May 11 (Bloomberg) -- Mortgage applications in the U.S. rose last week to their highest level in more than a month as declining borrowing costs spurred purchases and refinancing.
The Mortgage Bankers Association’s index increased 8.2 percent in the period ended May 6, the Washington-based group reported today. The group’s refinancing gauge advanced 9 percent, the biggest gain in nine weeks, while its purchase index rose 6.7 percent.
Consumers are taking advantage of the lowest mortgage rates this year to lower payments on current loans or buy distressed properties. At the same time, unemployment at 9 percent, falling home prices and the prospect of more foreclosures coming onto the market mean any recovery in housing will take time to develop.
“When rates drop, the refi index tends to respond pretty quickly,” Patrick Newport, an economist at IHS Global Insight in Lexington, Massachusetts, said before the report. “Demand for homes is still extremely weak. We’ll see better numbers over the course of the year but they won’t end the year much better than now.”
The average rate on a 30-year fixed loan decreased to 4.67 percent, the lowest since early December, from 4.76 percent the prior week. Borrowing costs reached 4.21 percent in October, the lowest since the group’s records began in 1990.
The average rate on a 15-year fixed mortgage fell to 3.81 percent from 3.96 percent, the report showed.
The share of applicants seeking to refinance a loan rose to 63.1 percent last week from 62.7 percent the prior week.
Recent data indicate the industry that helped trigger the recession is struggling.

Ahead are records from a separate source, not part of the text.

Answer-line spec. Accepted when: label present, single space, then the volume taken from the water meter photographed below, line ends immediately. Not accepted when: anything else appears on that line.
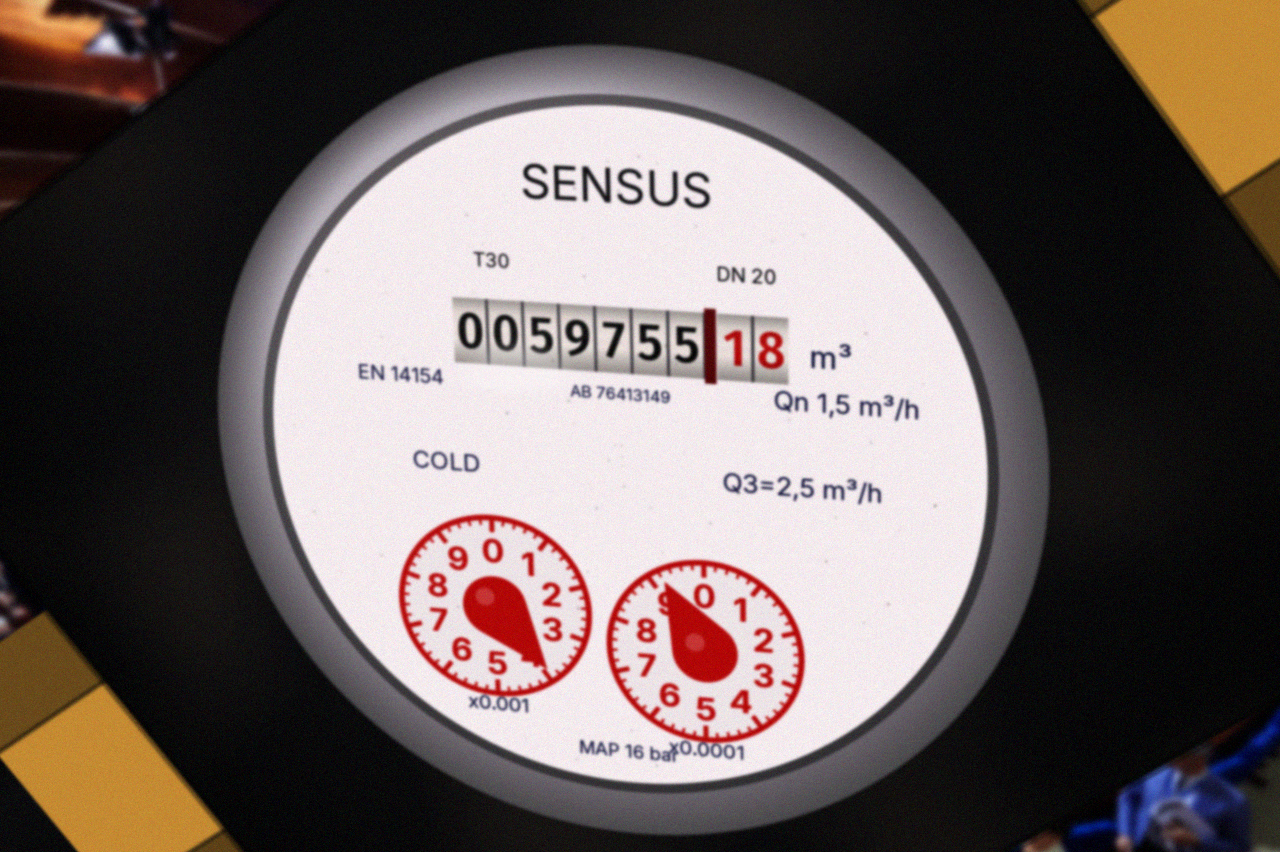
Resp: 59755.1839 m³
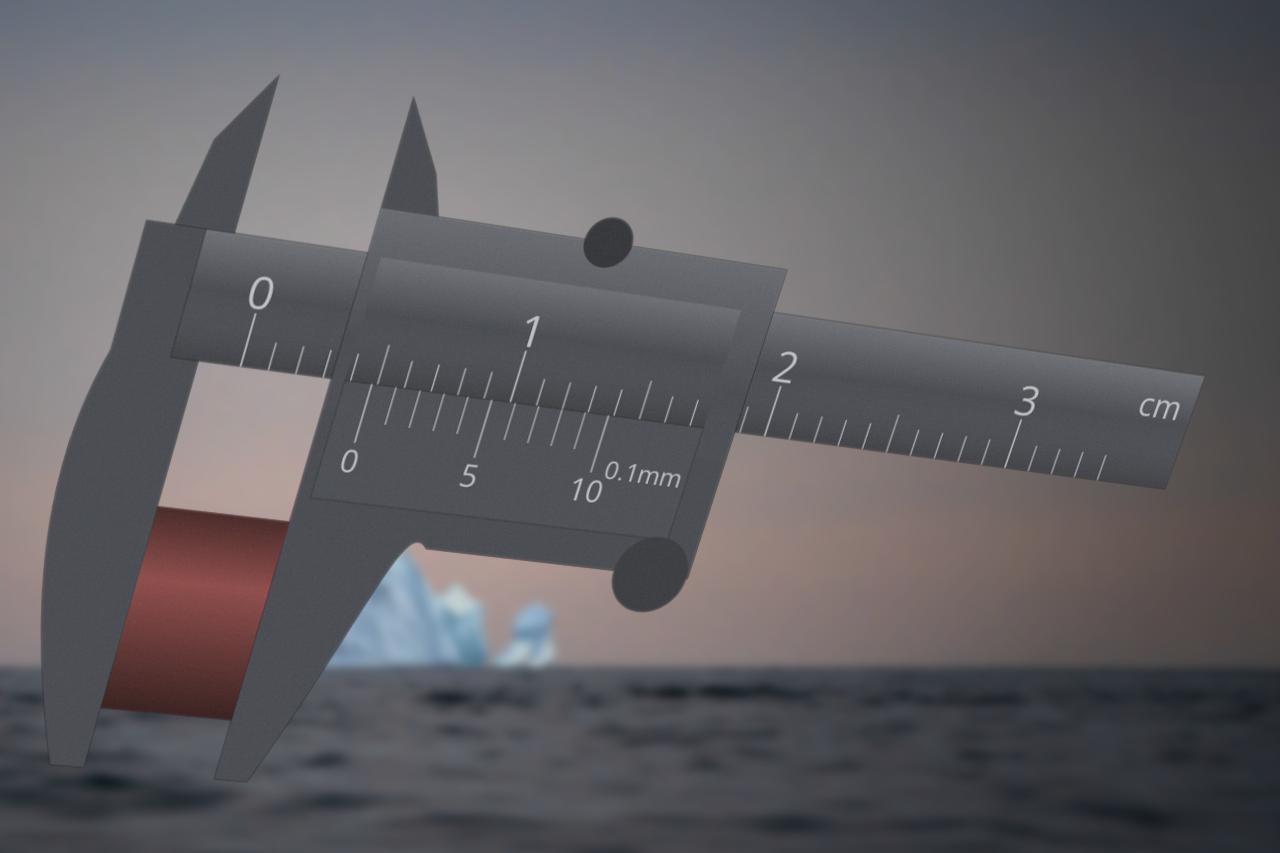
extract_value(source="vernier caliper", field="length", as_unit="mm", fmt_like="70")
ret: 4.8
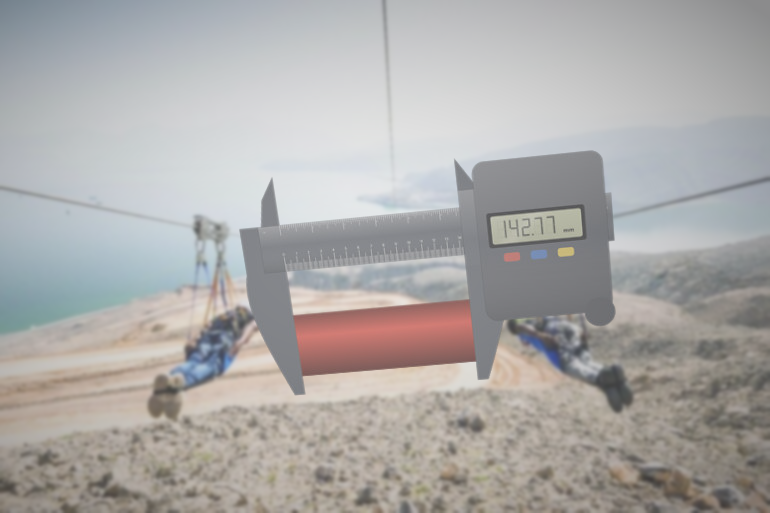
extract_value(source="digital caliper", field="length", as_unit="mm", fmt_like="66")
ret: 142.77
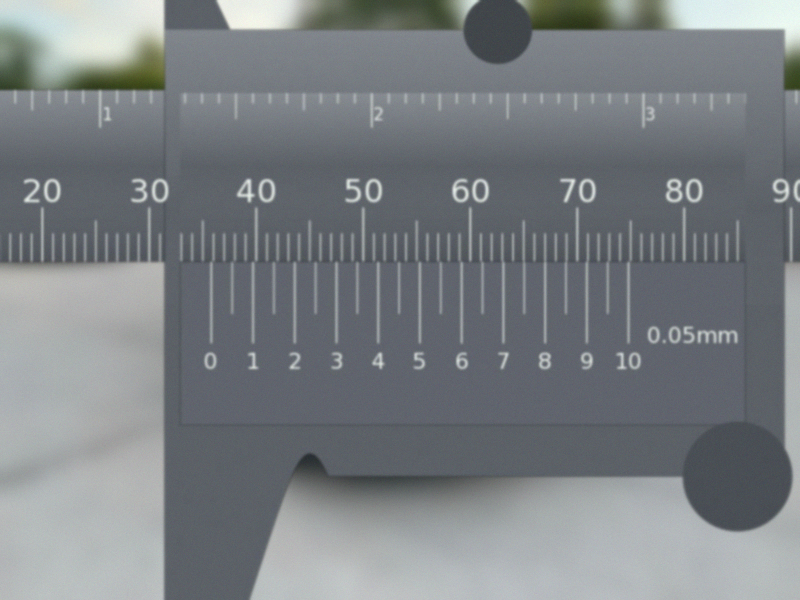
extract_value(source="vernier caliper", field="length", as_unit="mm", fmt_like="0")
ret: 35.8
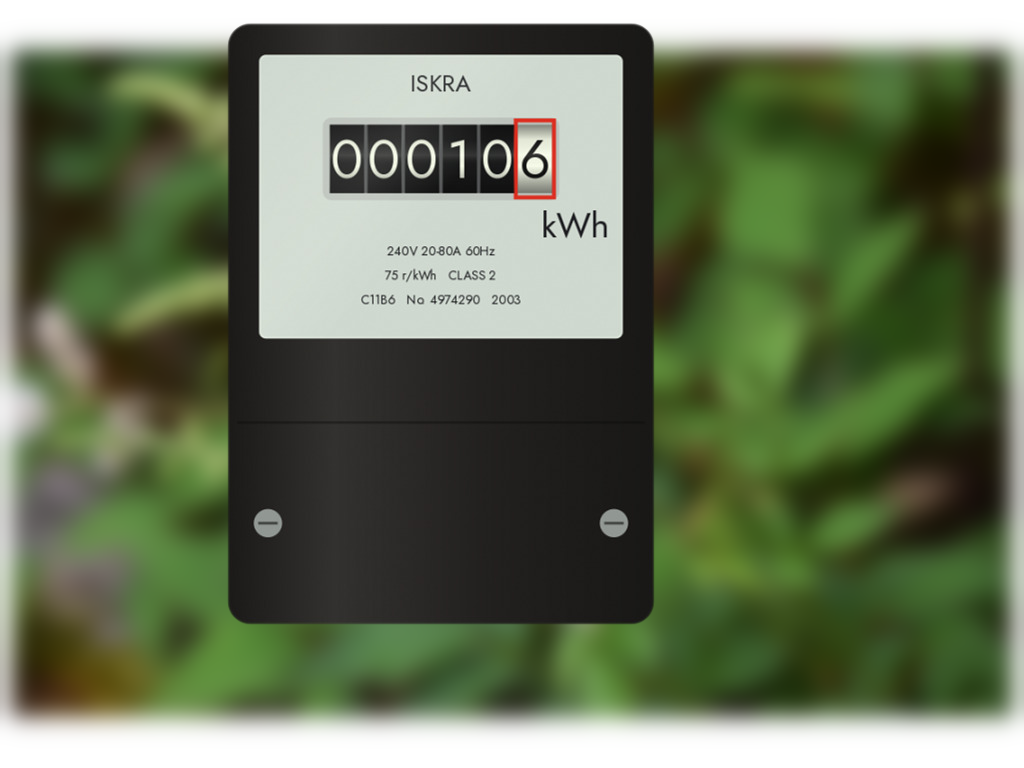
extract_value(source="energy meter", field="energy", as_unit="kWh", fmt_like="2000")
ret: 10.6
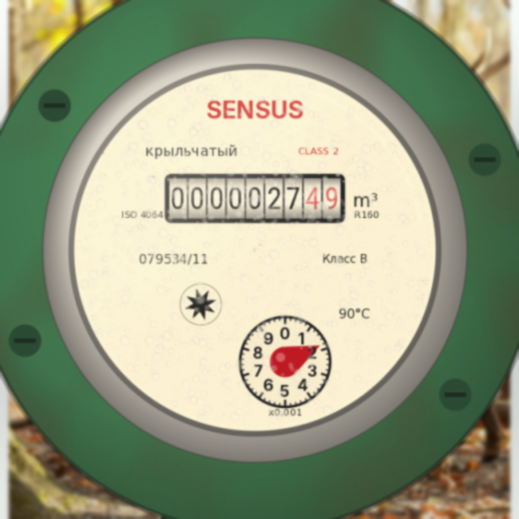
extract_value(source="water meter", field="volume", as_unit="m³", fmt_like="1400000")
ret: 27.491
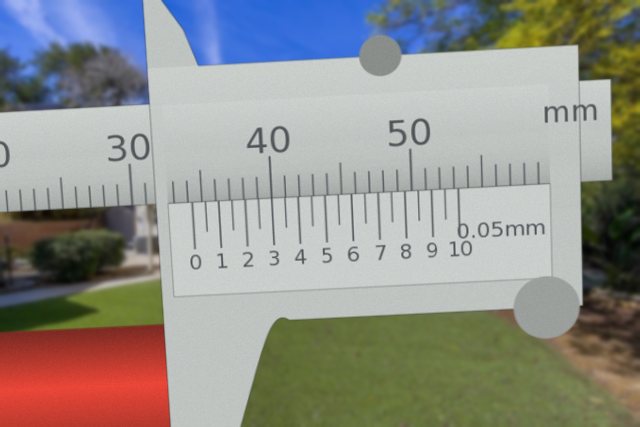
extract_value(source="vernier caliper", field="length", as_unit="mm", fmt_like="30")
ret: 34.3
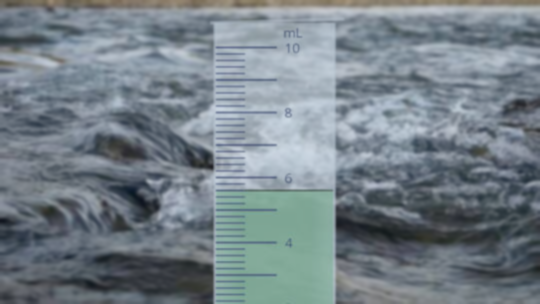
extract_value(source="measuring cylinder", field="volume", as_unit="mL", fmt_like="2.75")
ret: 5.6
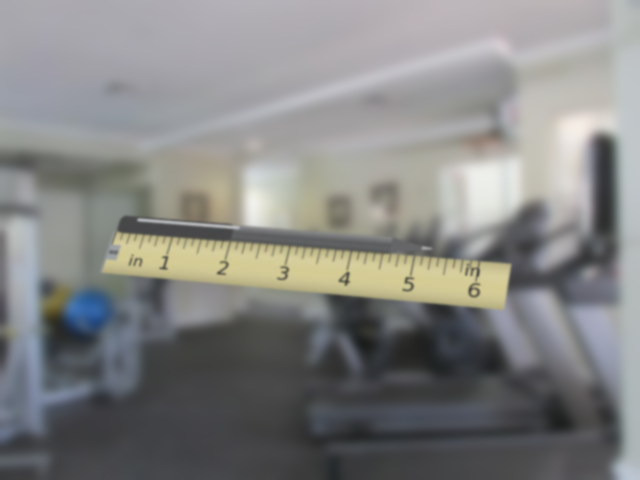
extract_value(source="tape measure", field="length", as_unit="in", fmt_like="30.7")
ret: 5.25
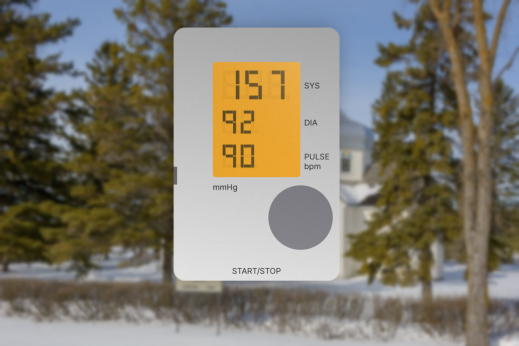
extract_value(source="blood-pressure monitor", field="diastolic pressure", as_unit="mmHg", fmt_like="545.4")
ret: 92
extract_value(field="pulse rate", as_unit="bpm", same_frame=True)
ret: 90
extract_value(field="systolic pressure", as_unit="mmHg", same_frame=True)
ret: 157
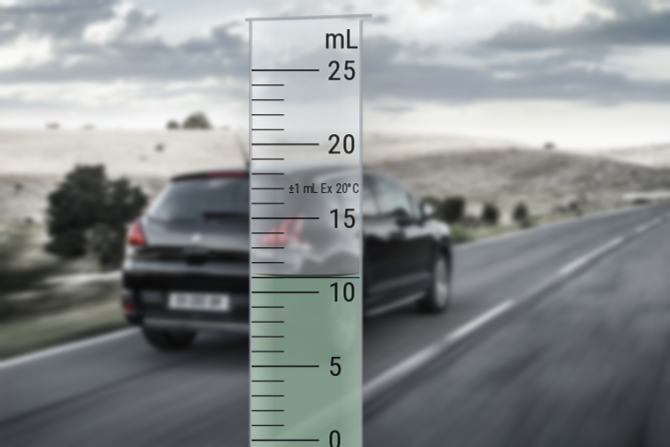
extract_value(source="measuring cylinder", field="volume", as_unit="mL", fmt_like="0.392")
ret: 11
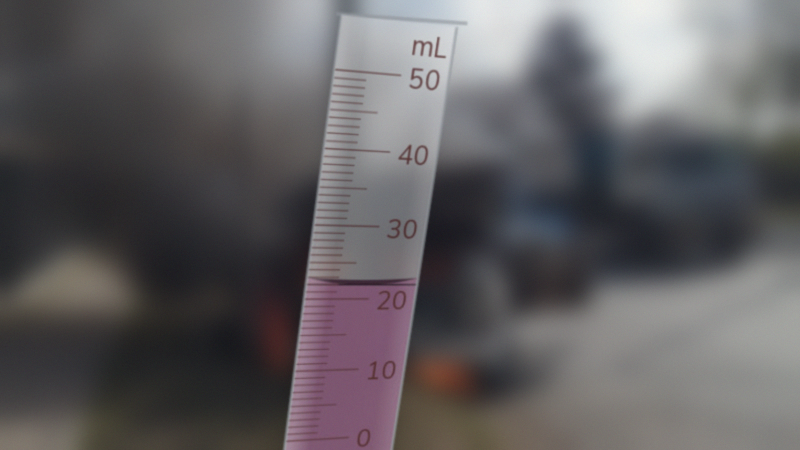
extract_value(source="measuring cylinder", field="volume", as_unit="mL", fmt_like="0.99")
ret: 22
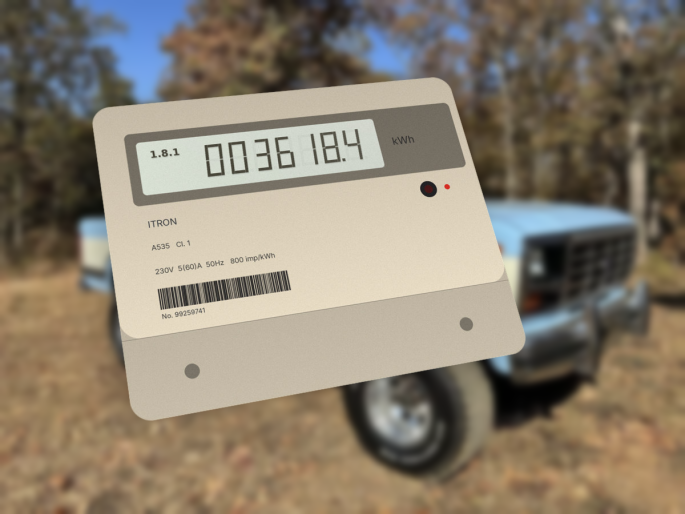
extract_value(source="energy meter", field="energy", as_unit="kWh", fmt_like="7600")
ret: 3618.4
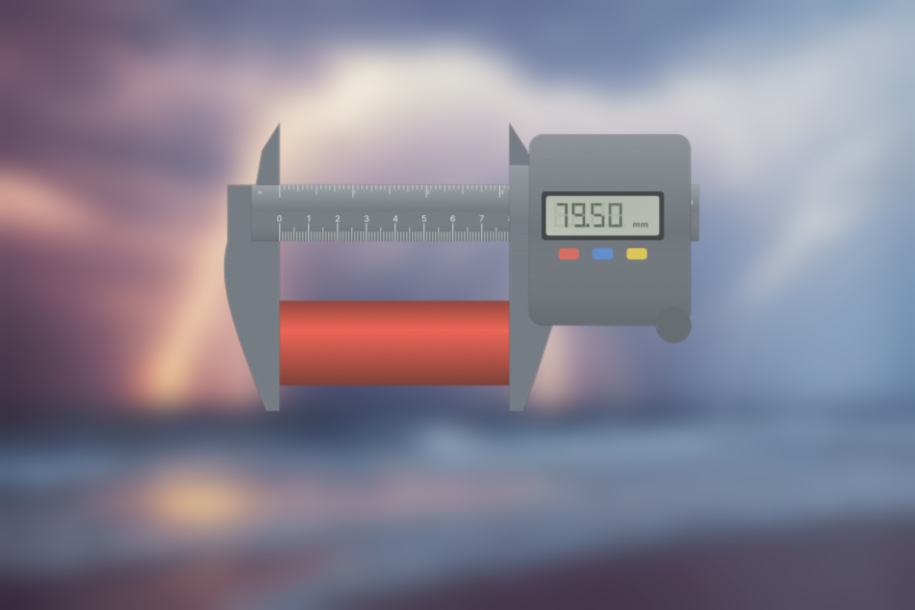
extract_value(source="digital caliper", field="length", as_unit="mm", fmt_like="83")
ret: 79.50
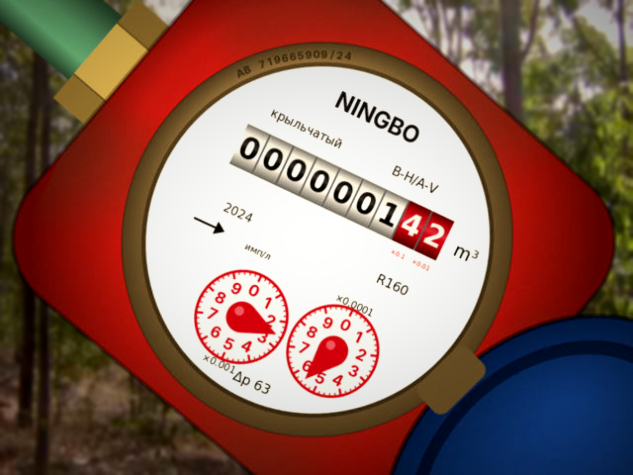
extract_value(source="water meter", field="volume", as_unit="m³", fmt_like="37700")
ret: 1.4225
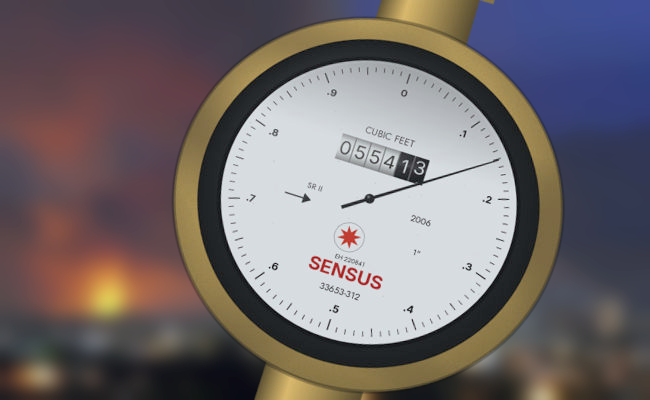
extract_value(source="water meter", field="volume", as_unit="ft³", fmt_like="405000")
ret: 55413.15
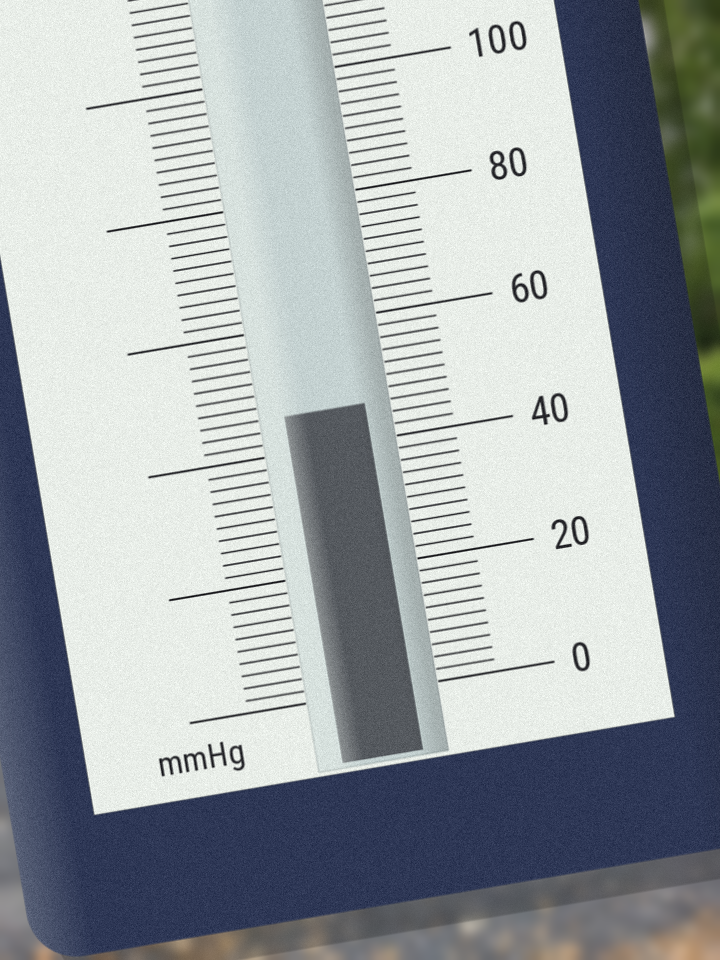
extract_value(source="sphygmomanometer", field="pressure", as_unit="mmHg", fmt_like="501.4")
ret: 46
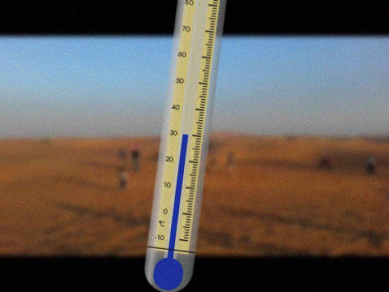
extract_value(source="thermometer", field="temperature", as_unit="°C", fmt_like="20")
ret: 30
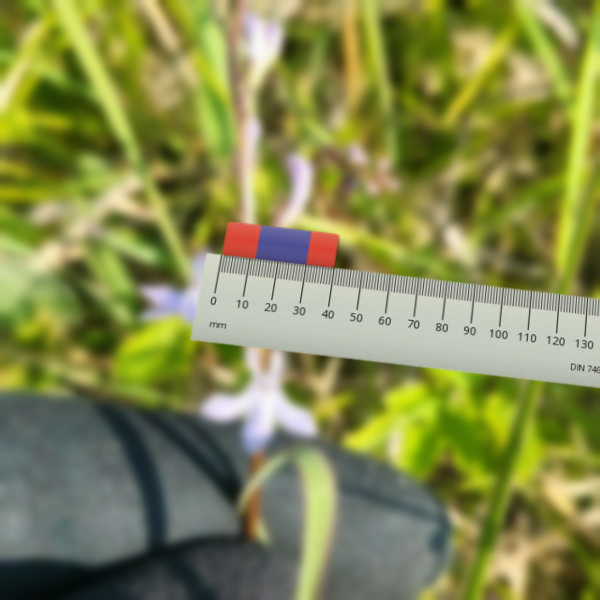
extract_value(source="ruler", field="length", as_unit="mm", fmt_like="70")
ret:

Sales of previously owned homes, which make up about 95 percent of the housing market so far this year, climbed 3.7 percent in March as a mounting supply of properties in or near foreclosure lured investors, the National Association of Realtors reported on April 20. Even with foreclosure drumming up demand, sales were 30 percent below their September 2005 peak.
All-cash deals made up 35 percent of the transactions, the most on record, while distressed properties including foreclosures and short sales accounted for 40 percent of all deals, the agents’ group said.
The S&P/Case-Shiller index of property values in 20 cities fell 3.3 percent in February from a year earlier, the biggest year-over-year decline since November 2009, the group said April 26. Prices were 32 percent below their July 2006 peak.
Builders are having a hard time selling new homes because they compete with existing homes, which include foreclosures and short sales.
Ryland Group Inc., a homebuilder and mortgage finance firm, posted a net loss for the quarter ending March 31, due to rising inventories, write-offs and reduced closing volume, the Calabasas, California-based company said April 27.
“The spring selling season is under way and at this point the best way to characterize how it’s trending would be uneven,” President and Chief Executive Officer Larry Nicholson said on a conference call. “Some weeks we see real signs of improvement, other weeks it’s a struggle to get buyers to commit.”